### YOUR INSTRUCTIONS
Each entry that follows is to be copied exactly, minus any pictures.

[[ GIVEN DATA, beginning ]]

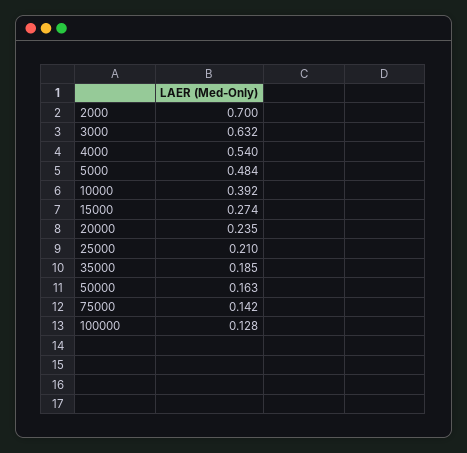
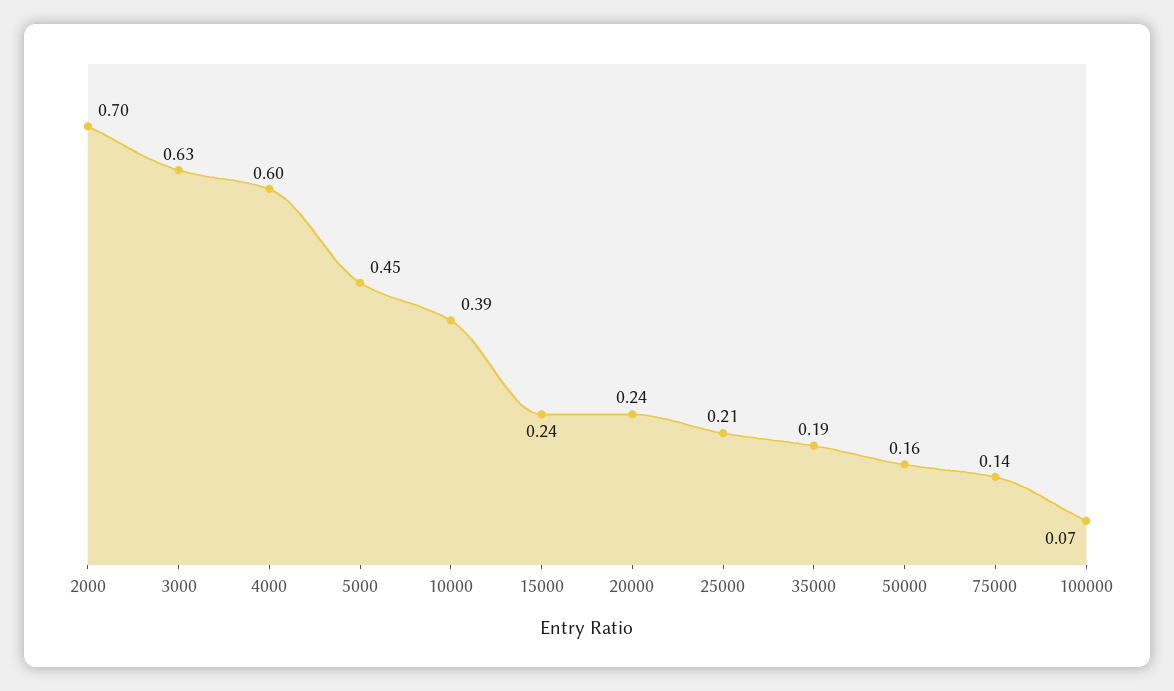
  {
    "2000": 0.7,
    "3000": 0.632,
-   "4000": 0.54,
+   "4000": 0.6,
-   "5000": 0.484,
+   "5000": 0.45,
    "10000": 0.392,
-   "15000": 0.274,
+   "15000": 0.24,
    "20000": 0.235,
    "25000": 0.21,
    "35000": 0.185,
    "50000": 0.163,
    "75000": 0.142,
-   "100000": 0.128
+   "100000": 0.07
  }

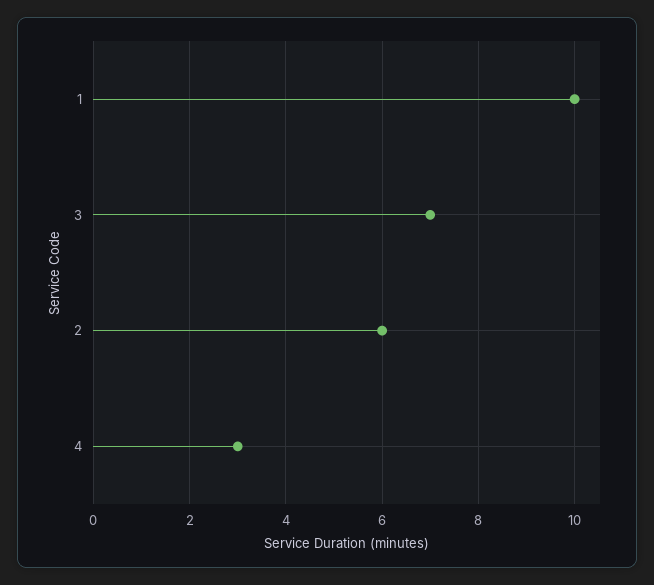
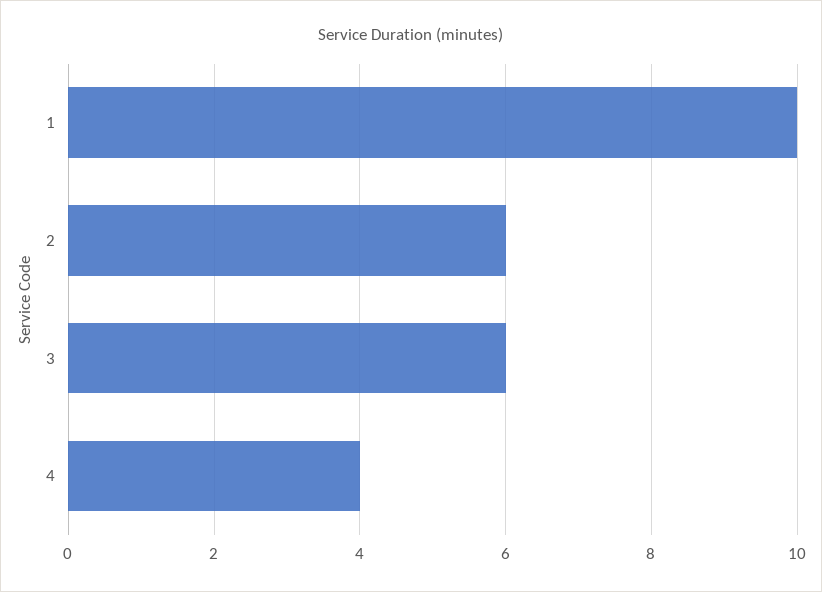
  {
    "1": 10,
-   "3": 7,
+   "3": 6,
    "2": 6,
-   "4": 3
+   "4": 4
  }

[[ GIVEN DATA, end ]]

### RESULT FOR THIS EXERCISE
  {
    "2000": 0.7,
    "3000": 0.632,
-   "4000": 0.54,
+   "4000": 0.6,
-   "5000": 0.484,
+   "5000": 0.45,
    "10000": 0.392,
-   "15000": 0.274,
+   "15000": 0.24,
    "20000": 0.235,
    "25000": 0.21,
    "35000": 0.185,
    "50000": 0.163,
    "75000": 0.142,
-   "100000": 0.128
+   "100000": 0.07
  }

  {
    "1": 10,
-   "3": 7,
+   "3": 6,
    "2": 6,
-   "4": 3
+   "4": 4
  }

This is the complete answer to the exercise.